I polizotti, ancora all’interno dell’auto nonostante il duro contraccolpo sono riusciti a fermare l’uomo dopo un inseguimento a piedi durato una cinquantina di metri.
Mentre gli agenti erano impegnati a fermare l’aggressore, Antonio Catapano tarantino di 28 anni, che opponeva una ferma resistenza, sono stati accerchiati da circa una sessantina di persone che uscite dal comprensorio di via Plinio, hanno cercato di ostacolare in maniera violenta il fermo del Catapano e di impedire di fatto che quest’ultimo fosse fatto salire a bordo della Volante. Con l’arrivo di tutti gli altri equipaggi presenti sul territorio, si è riusciti con notevoli difficoltà a condurre il fermato negli Uffici della Questura.

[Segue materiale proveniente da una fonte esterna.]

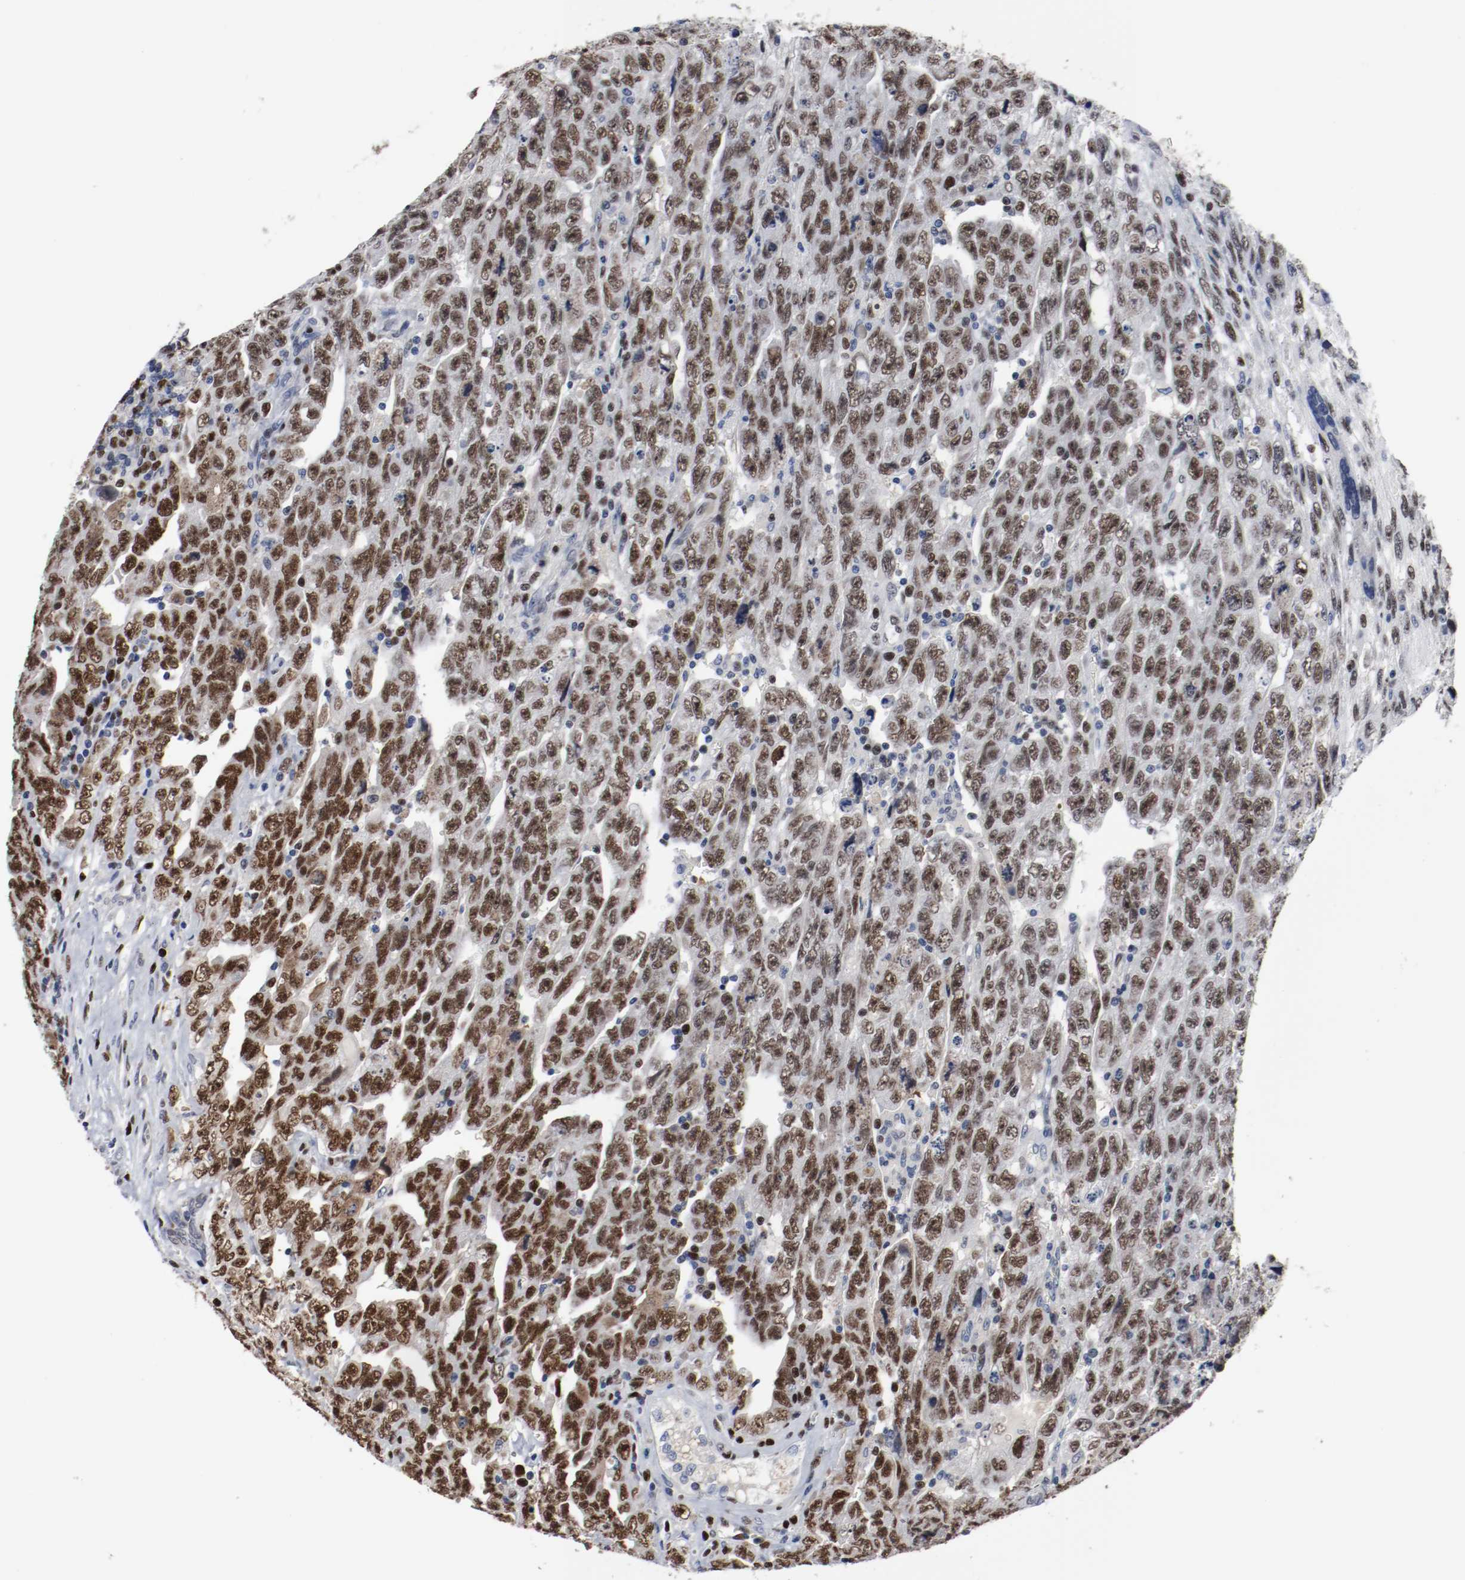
{"staining": {"intensity": "moderate", "quantity": ">75%", "location": "nuclear"}, "tissue": "testis cancer", "cell_type": "Tumor cells", "image_type": "cancer", "snomed": [{"axis": "morphology", "description": "Carcinoma, Embryonal, NOS"}, {"axis": "topography", "description": "Testis"}], "caption": "Immunohistochemistry image of embryonal carcinoma (testis) stained for a protein (brown), which reveals medium levels of moderate nuclear staining in about >75% of tumor cells.", "gene": "MCM6", "patient": {"sex": "male", "age": 28}}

Dopo i primi accertamenti, nel corso della perquisizione all’interno della SMART, i polizotti hanno recuperato una mazza da baseball ed una busta di carta con all’interno 16.500 euro circa in banconote di vario taglio.
Dopo quanto accertato il 28enne è stato tratto in arresto per lesioni, violenza, resistenza , minaccia, oltraggio a P.U., ricettazione e per possesso di oggetti atti ad offendere. Il Catapano è stato anche denunciato in stato di libertà per guida senza patente con la recidiva biennale.
La somma di denaro ritrovata, sulla quale sono in corso accertamenti per stabilirne la provenienza, è stata posta sotto sequestro.
Anche la SMART è stata fermata e sequestrata perché priva della prevista assicurazione.